“Si on m’avait dit il y a peu que je deviendrais papa et que je serais médaillé olympique…” Jan Scherrer a la tête dans les étoiles. Sur l’énorme halfpipe de Genting Park, le Saint-Gallois s’est envolé vers le bronze dans ce qui restera comme la plus incroyable compétition de l’histoire de la discipline. Pour réaliser cet exploit, le rider du Toggenburg a réalisé un second run d’anthologie réussissant à plaquer pour la première fois en compétition son switch backside alley-oop double cork 1080 qu’il est le seul à poser sur la planète. “C’est la plus belle des manières de remporter une médaille en parvenant à plaquer ma propre figure. Cela a marché, c’est irréel.”

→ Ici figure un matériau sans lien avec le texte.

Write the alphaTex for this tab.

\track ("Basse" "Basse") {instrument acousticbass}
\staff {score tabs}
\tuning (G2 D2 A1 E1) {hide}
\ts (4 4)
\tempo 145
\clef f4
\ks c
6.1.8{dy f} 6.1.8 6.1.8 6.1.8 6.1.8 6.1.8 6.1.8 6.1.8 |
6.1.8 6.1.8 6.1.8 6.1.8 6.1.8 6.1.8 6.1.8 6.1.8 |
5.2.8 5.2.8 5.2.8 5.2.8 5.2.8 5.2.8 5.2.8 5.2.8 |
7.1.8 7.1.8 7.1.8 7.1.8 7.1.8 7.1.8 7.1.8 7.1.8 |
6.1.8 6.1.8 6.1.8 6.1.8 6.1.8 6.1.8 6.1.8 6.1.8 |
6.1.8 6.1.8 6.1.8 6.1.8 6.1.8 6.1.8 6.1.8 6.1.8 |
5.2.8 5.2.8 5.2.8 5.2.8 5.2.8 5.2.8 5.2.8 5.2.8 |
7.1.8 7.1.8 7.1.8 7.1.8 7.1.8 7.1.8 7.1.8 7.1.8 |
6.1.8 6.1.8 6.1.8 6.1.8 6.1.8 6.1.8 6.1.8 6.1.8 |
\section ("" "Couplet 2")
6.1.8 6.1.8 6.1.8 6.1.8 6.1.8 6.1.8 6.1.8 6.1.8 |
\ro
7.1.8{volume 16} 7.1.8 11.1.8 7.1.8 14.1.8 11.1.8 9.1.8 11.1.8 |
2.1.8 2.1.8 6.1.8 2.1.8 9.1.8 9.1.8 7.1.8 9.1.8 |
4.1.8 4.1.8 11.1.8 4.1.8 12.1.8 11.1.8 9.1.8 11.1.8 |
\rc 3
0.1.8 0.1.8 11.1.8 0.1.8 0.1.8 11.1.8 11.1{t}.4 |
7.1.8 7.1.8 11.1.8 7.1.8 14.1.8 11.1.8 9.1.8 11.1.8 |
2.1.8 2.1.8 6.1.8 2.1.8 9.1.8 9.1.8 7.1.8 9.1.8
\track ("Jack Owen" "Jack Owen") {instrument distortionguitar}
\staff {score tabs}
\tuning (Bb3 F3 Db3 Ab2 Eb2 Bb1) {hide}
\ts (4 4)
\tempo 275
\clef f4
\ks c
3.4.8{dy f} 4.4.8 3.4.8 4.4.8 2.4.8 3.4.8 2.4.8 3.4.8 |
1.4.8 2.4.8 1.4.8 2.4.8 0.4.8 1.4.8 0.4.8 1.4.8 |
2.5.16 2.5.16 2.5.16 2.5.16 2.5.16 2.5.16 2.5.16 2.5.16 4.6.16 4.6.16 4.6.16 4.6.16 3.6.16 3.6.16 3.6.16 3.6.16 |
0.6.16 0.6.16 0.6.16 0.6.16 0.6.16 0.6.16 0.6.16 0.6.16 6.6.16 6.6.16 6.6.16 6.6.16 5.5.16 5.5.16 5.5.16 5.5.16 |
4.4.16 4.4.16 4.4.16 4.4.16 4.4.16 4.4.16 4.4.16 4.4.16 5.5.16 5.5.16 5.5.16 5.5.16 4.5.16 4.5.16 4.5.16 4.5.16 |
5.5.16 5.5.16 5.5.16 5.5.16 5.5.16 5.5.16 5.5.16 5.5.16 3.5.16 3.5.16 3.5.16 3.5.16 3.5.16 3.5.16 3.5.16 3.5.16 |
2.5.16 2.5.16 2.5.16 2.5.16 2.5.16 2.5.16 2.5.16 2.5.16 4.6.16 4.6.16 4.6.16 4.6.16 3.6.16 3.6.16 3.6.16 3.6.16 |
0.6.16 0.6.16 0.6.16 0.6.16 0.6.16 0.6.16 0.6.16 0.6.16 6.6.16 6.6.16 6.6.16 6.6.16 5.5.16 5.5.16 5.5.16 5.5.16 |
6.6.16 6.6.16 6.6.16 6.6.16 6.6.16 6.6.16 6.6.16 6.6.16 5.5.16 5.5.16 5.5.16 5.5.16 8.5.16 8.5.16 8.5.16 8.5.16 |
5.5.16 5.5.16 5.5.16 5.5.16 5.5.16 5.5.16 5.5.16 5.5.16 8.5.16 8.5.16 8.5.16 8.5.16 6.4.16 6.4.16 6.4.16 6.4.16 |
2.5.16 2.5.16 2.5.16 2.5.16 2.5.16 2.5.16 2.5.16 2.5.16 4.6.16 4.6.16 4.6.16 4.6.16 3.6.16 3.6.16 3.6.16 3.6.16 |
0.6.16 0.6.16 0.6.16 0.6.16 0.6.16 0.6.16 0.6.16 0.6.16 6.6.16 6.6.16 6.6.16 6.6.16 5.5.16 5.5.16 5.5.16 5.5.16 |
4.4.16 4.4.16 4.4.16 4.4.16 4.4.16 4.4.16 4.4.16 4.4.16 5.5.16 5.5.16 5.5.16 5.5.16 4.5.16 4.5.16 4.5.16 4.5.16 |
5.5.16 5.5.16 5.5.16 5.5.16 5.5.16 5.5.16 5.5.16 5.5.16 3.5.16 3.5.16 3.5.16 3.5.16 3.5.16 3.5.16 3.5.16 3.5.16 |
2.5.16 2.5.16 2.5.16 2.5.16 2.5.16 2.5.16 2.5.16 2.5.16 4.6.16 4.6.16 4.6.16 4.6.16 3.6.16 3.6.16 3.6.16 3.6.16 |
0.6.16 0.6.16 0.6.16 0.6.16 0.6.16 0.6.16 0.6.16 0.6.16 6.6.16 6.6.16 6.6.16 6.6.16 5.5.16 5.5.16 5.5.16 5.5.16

Le snowboardeur d’Ebnat-Kappel peine à réaliser la portée de son exploit, en complet décalage avec la performance de haut vol qu’il vient de produire en mondovision et en prime time sur les télévision nord-américaines. “Il n’est même pas midi et je suis médaillé olympique, je ne sais pas qui a fait le programme olympique”, se marre-t-il. “Tout a été très vite. Je me suis levé à 6 heures. C’est rare que nos compétitions se déroulent si tôt. Je risque de me réveiller quelques fois la nuit prochaine pour être sûr que tout est vrai.”

La tête, la pandémie et la paternité comme déclics

Sa 3e place en janvier lors du halfpipe de Laax, qui officiait comme répétition générale aux JO, avait mis l’eau à la bouche de Jan Scherrer. Mais peu de gens auraient toutefois parié sur le fait que le Suisse soit capable de hausser encore son niveau. Le truculent Saint-gallois de 27 ans a toutefois impressionné, ces dernières saisons, par sa faculté à repousser ses limites et s’est inscrit parmi la crème de la discipline. “Je recherche toujours à être dans les meilleures dispositions mentales”, explique-t-il au moment de révéler les secrets de sa progression. “C’est bête à dire, mais la pandémie m’a été utile. Toutes les stations avaient fermé, j’ai pu m’entraîner durant plusieurs semaines sur un airbag.” Sur le glacier de la plaine Morte de Crans-Montana, ce fan d’enfance de Gian Simmen, travaille d’arrache-pied. “J’ai pu développer ma créativité. Sans le Covid, je ne serais peut-être pas où j’en suis aujourd’hui.”

Jan Scherrer a livré un second run d’anthologie au Park de Genting (Maeva Pellet/SkiActu)

La future paternité du rider est aussi un élément important dans l’approche de la compétition. “Au départ, je ne savais pas comment j’allais gérer, j’ai eu peur que cela fasse trop”, mentionne le jeune homme, dont la femme attend un premier enfant pour le printemps. “Mais quand je suis à la montagne, je me concentre pleinement sur mon sport, et quand je suis à la maison, ma priorité est ma famille.”

Félicité par la légende Shaun White

Une famille qui a eu un rôle très important dans le développement du rejeton planche au pied. “Mon père m’a toujours motivé, sans me forcer. Je suivais ma soeur, qui s’était mise au snowboard avant moi. Et ma mère a toujours tout fait pour que tout se déroule bien à la maison.” C’est à 8 ans, en regardant la finale du halfpipe aux Jeux de Salt Lake City, que Jan Scherrer a pris conscience de sa future destinée. “J’étais fan en voyant ces riders, avec leurs drôles de coiffures, leurs écouteurs. Ils avaient l’air cool.”

Le Saint-Gallois, 3e, prend dans ses bras la légende Shaun White, 4e. Une passation de pouvoir. (Maeva Pellet/SkiActu)

Le Saint-Gallois a perfectionné ses gammes au centre de performance de Davos en regardant Shaun White révolutionner la discipline durant près de deux décennies. Jamais il n’aurait pensé se battre un jour pour la médaille olympique contre la “Tomate volante” aux Jeux olympiques. “Je ne le connais pas depuis longtemps, car il est difficile à atteindre. Cette année, nous avons soupé ensemble et je peux dire que c’est une personne admirable.” La légende américaine et Jan Scherrer avaient partagé le podium à Laax il y un mois. Ce vendredi, Shaun White a chaleureusement félicité le rider suisse qui lui a chipé la médaille de bronze. Jan Scherrer s’inscrit à son tour dans l’histoire olympique. Sans écouteurs, ni drôle de coiffure, mais avec un sacré talent.